An official proposal for "diverges(from:)"

CTMacUser · August 15, 2018, 8:44pm

Inspired by count(where:) on Sequence, I've put up a more formal proposal for the Collection.diverges(from:) method and related methods. I need a champion to put up an implementation branch; the actual code is given in the proposal, the champion needs to supply test cases.

Besides that, is there anything else the proposal needs to be put on the queue? Any suggestions to clean up the prose, if necessary, would be appreciated. Is this idea interesting enough to be put on the queue? As I said in the proposal, and in my first post on the subject, the need for diverges(from:) comes up when implementing other algorithms.

jawbroken · August 16, 2018, 1:16am

I think the general idea seems useful, but the proposed versions seem kind of hard to use due to the 3-tuple return combined with optional types. The usage examples you give mostly just test these for optionality, and they all ignore the prefix count. I also notice that the C++ version returns the pair of iterators, making it easier to pick up from where you left off, a use case that you might want to consider. In general I would be interested in seeing more use cases and alternative implementations.

I don't have time right now to think a lot about this, but one possibility would be something like zip(_:_:), returning a (lazy?) sequence type that provided this information in some form. e.g. return a sequence of enum cases roughly like .equal(_.SubSequence), .notEqual(Element, Element), .firstSuffix(S1.SubSequence), .secondSuffix(S2.SubSequence), but with better names and more thought about the performance requirements and details (e.g. should .notEqual provide elements or equal length subsequences where they differ?).

divergence([2, 3, 4, 5], [2, 3, 5, 7, 11])
// roughly [.equal([2, 3]), .notEqual(4, 5), .notEqual(5, 7), .secondSuffix([11])]
//      or [.equal([2, 3]), .notEqual([4, 5], [5, 7]), .secondSuffix([11])]

Or if that is too general and almost all the use cases really only need the length of the common prefix and the differing elements, you could consider returning a struct with the common prefix length and an enum with a case containing the differing pair of (non-optional) elements and other cases describing the other possibilities (sequences are the same, hit the end of one sequence or the other).

gregtitus · August 17, 2018, 2:32am

I think the tuple return types are reasonable, given the current nature of Sequence being potentially only iterable once. The sort-of equivalent to the C++ version returning a pair of iterators is the Collection extension that returns a pair of indexes.

This proposal would get a +1 from me.

Minor implementation note, I think the main loop in findDivergence() would be cleaner as

    while true {
      switch (iterator.next(), otherIterator.next()) {
      case let (e?, oe?) where try areEquivalent(e, oe):
        prefixCount += 1
      case let (optE, optOE):
        return (prefixCount, optE, optOE)
      }
    }

Ben_Cohen · August 17, 2018, 8:27pm

I think this would be a great addition to Collection, returning the index of the point of divergence. The painful nature of the return type is an indication, to me, that this does not belong on Sequence.

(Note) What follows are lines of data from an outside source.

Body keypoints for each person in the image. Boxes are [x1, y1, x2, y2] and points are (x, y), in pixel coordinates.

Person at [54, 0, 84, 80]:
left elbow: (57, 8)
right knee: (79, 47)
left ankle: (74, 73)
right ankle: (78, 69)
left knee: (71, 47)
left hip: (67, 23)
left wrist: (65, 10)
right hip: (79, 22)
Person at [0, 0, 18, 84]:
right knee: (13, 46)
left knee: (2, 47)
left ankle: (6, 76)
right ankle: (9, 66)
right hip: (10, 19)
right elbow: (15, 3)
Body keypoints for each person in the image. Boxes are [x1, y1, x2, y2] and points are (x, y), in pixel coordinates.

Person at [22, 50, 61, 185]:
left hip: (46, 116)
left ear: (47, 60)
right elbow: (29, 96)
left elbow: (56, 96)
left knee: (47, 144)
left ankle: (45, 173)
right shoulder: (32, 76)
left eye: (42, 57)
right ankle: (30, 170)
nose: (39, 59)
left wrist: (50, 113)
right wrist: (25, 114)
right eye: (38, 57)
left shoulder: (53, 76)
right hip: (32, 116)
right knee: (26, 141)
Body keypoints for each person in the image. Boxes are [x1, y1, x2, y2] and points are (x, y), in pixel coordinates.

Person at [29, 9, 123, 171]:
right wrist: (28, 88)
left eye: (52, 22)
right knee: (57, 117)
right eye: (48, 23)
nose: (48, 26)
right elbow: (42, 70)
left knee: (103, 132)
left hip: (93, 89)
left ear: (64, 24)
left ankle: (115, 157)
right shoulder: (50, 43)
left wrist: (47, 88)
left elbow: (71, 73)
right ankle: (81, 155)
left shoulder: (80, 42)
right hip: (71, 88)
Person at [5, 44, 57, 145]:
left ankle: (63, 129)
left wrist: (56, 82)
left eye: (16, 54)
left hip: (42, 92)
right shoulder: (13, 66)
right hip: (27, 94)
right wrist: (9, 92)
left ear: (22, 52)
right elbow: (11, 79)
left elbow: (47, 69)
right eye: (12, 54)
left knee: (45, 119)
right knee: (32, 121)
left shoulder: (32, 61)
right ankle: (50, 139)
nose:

Regarding naming: "diverges from" sounds like a predicate. I would suggest something like Collection.divergentIndex(verus:) (don't like that arg label much tho).

Ben_Cohen · August 17, 2018, 8:40pm

Hi @CTMacUser – is there a reason why you're not able to put up the implementation as a PR? If there's anything unclear about how to integrate into the stdlib or how the tests should be written, I'm sure people would be happy to help over on the stdlib dev forum. Writing the implementation and tests is an integral part of putting together the proposal, as it helps bottom out any edge cases or implementation nuances that might otherwise be missed.

CTMacUser · August 21, 2018, 8:09am

You can understand the need for a common-prefix count and the differing element values, but you need a method to return all three when the sequence is single-pass. Would a return of:

(offset: Int, patch: (Element?, OtherSequence.Element?))

look better? It's reminiscent of Sequence.enumerated and zipSequence, along with Unix diff. Although the name "patch" works better when both sub-elements are non-nil.

Speaking of zipSequence, I saw another thread of zipLongest, and it's neat. The current zip-sequence system seems like it would almost work for diverges, but its information on the end of the sequences is wrong. What zipLongest provides is better for this work.